### [STATED GOAL 1]
Quote the records word for word, starting at the beginning of the records and going on through the line that contains "DATE-OBS= '2011-09-24T09:21:08.13' /". Leave the pictures out of your answer.

Ordinary Jigsaw puzzles are solved with visual hints; players solve a puzzle with the picture which the puzzle shows on finish, and the diverse patterns of pieces. Such Jigsaw puzzles may be suitable for human players, because they require abilities of pattern recognition and imagination.

On the other hand, "Jigsaw puzzles" described below may be just the things for simple-minded computers.

As shown in **Figure 1**,
a puzzle is composed of nine square pieces, and each of the four edges
of a piece is labeled with one of the following eight symbols:

**"R", "G", "B", "W", "r", "g", "b"**, and **"w".**

Figure 1: The nine pieces of a puzzle |

In a completed puzzle, the nine pieces are arranged in a 3 x 3 grid,
and each of the 12 pairs of edges facing each other
must be labeled with one of the
following four combinations of symbols:

**"R"** with **"r"**, **"G"** with **"g"**,
**"B"** with **"b"**, and **"W"** with **"w"**.

### [STATED GOAL 2]
Print the passage of the jigsaw puzzle text starting with "Ordinary Jigsaw puzzles" and going on through "for simple-minded computers.", keeping every word unchanged.

### [DATA FOR THE TASK]
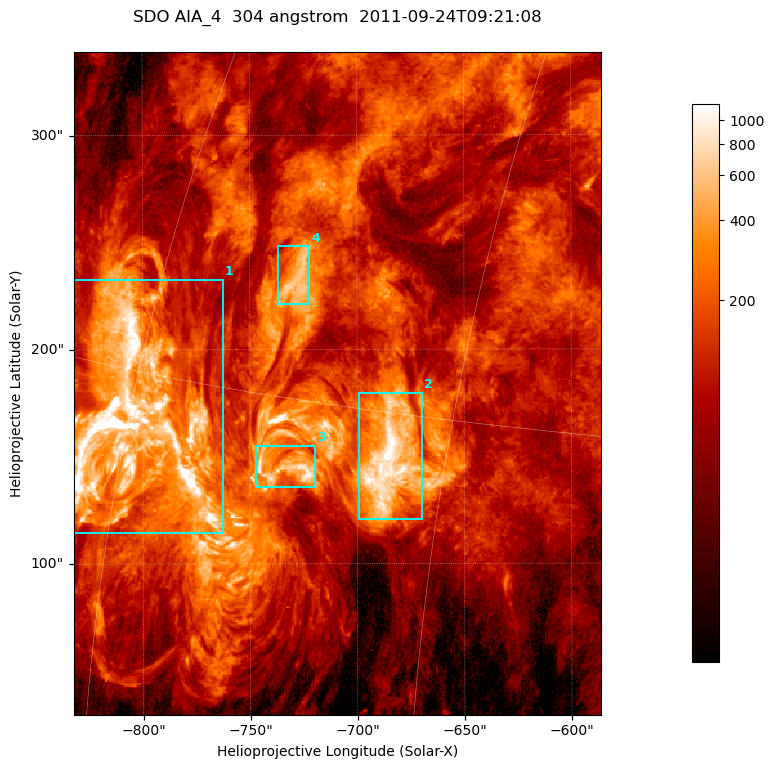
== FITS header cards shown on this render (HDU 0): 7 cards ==
TELESCOP= 'SDO     '           /
INSTRUME= 'AIA_4   '           /
WAVELNTH=                  304 /
WAVEUNIT= 'angstrom'           /
DATE-OBS= '2011-09-24T09:21:08.13' /
CTYPE1  = 'HPLN-TAN'           /
CTYPE2  = 'HPLT-TAN'           /

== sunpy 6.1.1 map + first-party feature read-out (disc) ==
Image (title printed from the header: SDO AIA_4  304 angstrom  2011-09-24T09:21:08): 410 x 515 px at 0.6 arcsec/px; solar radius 956 arcsec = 1593 px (partial field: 2.6% of the solar disc is inside the frame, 100% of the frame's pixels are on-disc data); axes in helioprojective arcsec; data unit not stated in the header (colour bar unlabelled)
Pointing: header CRPIX1/2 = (2058.21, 2041.36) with CRVAL1/2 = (0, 0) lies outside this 410 x 515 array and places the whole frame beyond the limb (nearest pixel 1.41 R_sun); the SolarSoft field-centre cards XCEN/YCEN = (-709.2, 184.1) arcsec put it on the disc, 1316 arcsec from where CRPIX/CRVAL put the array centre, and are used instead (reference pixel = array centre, CRVAL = XCEN/YCEN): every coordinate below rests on XCEN/YCEN
Orientation: roll -0.132 deg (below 1 deg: not rotated)
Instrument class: DISC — disc imager (sunpy class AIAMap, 304 A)
Bright regions (active regions / flare kernels): reference = the on-disc median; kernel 3 px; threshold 5 sigma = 373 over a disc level ~111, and >= 1.15x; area >= 211 px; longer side >= 5 px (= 3 arcsec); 4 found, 4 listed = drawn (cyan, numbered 1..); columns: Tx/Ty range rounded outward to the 2 arcsec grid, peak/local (2 s.f.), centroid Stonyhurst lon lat
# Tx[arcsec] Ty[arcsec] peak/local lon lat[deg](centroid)
1 -834..-762 114..234 25 -60 +14
2 -700..-668 120..180 11 -47 +14
3 -748..-718 136..156 9.5 -52 +13
4 -738..-722 220..248 6.4 -53 +18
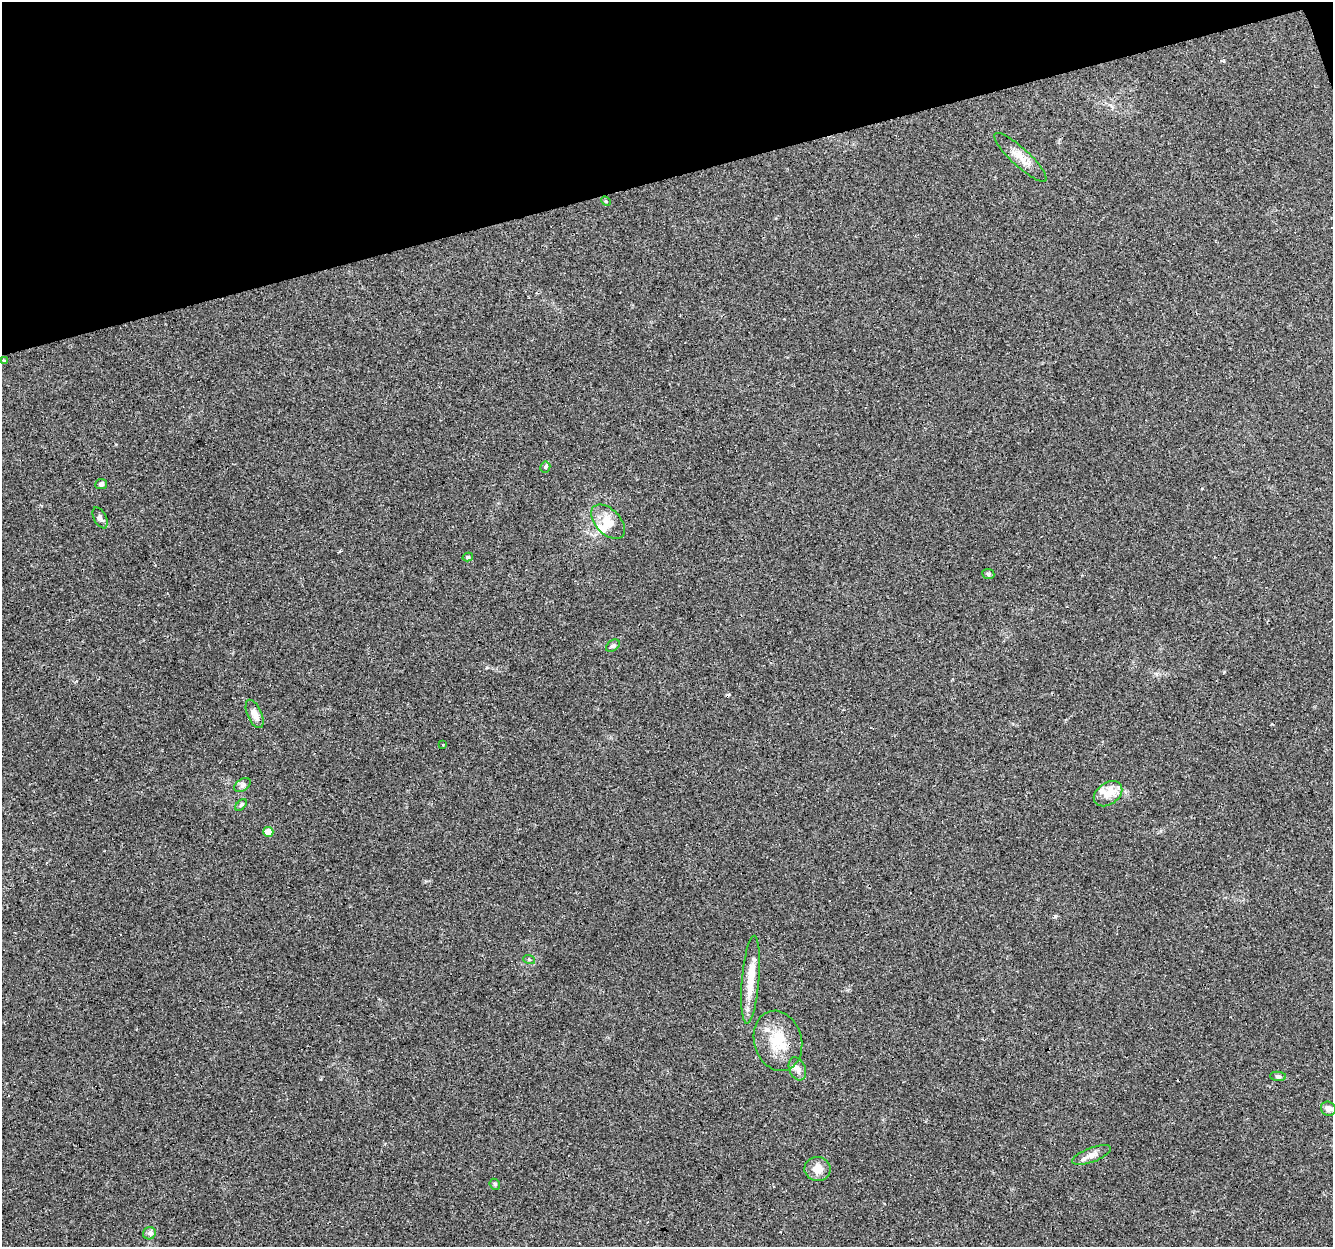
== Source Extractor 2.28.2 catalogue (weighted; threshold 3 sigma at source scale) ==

### [WRITTEN SOLUTION 1]
== FITS header cards shown on this render (HDU 0): 7 cards ==
TELESCOP= 'SDO     '           /
INSTRUME= 'AIA_4   '           /
WAVELNTH=                  304 /
WAVEUNIT= 'angstrom'           /
DATE-OBS= '2011-09-24T09:21:08.13' /

### [WRITTEN SOLUTION 2]
Ordinary Jigsaw puzzles are solved with visual hints; players solve a puzzle with the picture which the puzzle shows on finish, and the diverse patterns of pieces. Such Jigsaw puzzles may be suitable for human players, because they require abilities of pattern recognition and imagination.

On the other hand, "Jigsaw puzzles" described below may be just the things for simple-minded computers.